By Paul M. Banks
When the Chicago Bulls welcome the Utah Jazz tonight, you’ll hear a lot of applause and cheering for one specific opposing player: Deron Williams. And he’s not from here either, he’s actually from Dallas. But his collegiate heroics (including a few memorable moments that occured in Chicago) make him a fan favorite in the Chi.
During the first four years of Deron Williams’ professional career, the Jazz were regarded as “Williams and Boozer’s” team. And because the golden era in Utah Jazz history centered around Karl Malone and John Stockton, two guys who played the exact same positions (power forward and point guard) as Carlos Boozer and Deron Williams, it became impossible not to compare the current combination with the legendary duo from the ’90s.
However, this is the season that Williams has really asserted himself as the Jazz’ most valuable player, not just co-MVP. Make no mistake, Boozer is no slouch. He was named Western Conference Player of the month for February, and he just edges out Williams as Jazz leading scorer. But the front office has flirted with the idea of moving “Booze.” The concept of letting Deron go is unfathomable. He is their floor general in the purest sense of the word: their leader and coach on the floor when times get tough.
The Jazz, traditionally not a very good team away from home, have as many road wins now as they did all of last season.
“It’s a good sign, we just gotta beat the teams that we’re supposed to beat,” Williams said after his team reached that mark.
The Jazz are 19-5 when he scores 20+ points in a game and 5-1 when he has 15+ assists. And he’s doing it all despite a ton of lingering pain in his shooting wrist.
“I’m just back and forth trying to fnd something. I tried a brace, tried tape, I wanna play with nothing on it…You gotta play through it because at any time in the game I could land on my wrist. I could just hold somebody up and it will start hurting again,” Williams said following Utah’s 116-108 win at Phoenix.

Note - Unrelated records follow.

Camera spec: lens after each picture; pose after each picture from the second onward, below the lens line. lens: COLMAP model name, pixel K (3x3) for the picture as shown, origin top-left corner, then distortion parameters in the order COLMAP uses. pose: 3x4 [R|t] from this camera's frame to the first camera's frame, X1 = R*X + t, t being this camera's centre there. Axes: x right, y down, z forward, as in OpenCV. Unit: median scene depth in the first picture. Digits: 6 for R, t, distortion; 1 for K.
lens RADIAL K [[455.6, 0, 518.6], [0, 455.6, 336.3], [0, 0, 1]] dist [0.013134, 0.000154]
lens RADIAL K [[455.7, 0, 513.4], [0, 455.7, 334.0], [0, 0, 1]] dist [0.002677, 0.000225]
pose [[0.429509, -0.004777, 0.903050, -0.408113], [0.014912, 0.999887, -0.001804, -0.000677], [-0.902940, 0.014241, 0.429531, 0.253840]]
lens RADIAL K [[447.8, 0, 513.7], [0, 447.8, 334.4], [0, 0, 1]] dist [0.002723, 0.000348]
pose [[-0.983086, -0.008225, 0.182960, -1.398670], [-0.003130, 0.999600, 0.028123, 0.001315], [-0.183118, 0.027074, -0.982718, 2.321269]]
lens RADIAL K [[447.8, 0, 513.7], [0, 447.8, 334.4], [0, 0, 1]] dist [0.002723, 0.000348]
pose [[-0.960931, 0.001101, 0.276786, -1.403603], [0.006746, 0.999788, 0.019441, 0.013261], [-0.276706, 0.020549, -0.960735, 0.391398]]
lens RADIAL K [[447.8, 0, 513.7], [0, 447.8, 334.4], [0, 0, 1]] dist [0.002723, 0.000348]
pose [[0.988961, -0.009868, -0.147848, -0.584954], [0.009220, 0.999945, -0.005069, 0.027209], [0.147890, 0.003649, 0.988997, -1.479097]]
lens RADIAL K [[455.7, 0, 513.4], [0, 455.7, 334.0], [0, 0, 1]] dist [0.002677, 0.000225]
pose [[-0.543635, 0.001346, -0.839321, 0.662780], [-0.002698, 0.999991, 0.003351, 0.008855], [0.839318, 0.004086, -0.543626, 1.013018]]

The All-Star Williams is currently third in the NBA in assists and holds a special distinction among the league’s top point guards. In that group (Chauncey Billups, Jason Kidd, Steve Nash, Tony Parker and Chris Paul) Williams is the only one whose scoring and assists averages increased during each of his first four seasons. Therefore, it seems like the best days are still ahead for D. Will.
And the start of his career hasn’t been too bad either, as he averaged more points, rebounds, and assists than the immortal John Stockton did his first four seasons.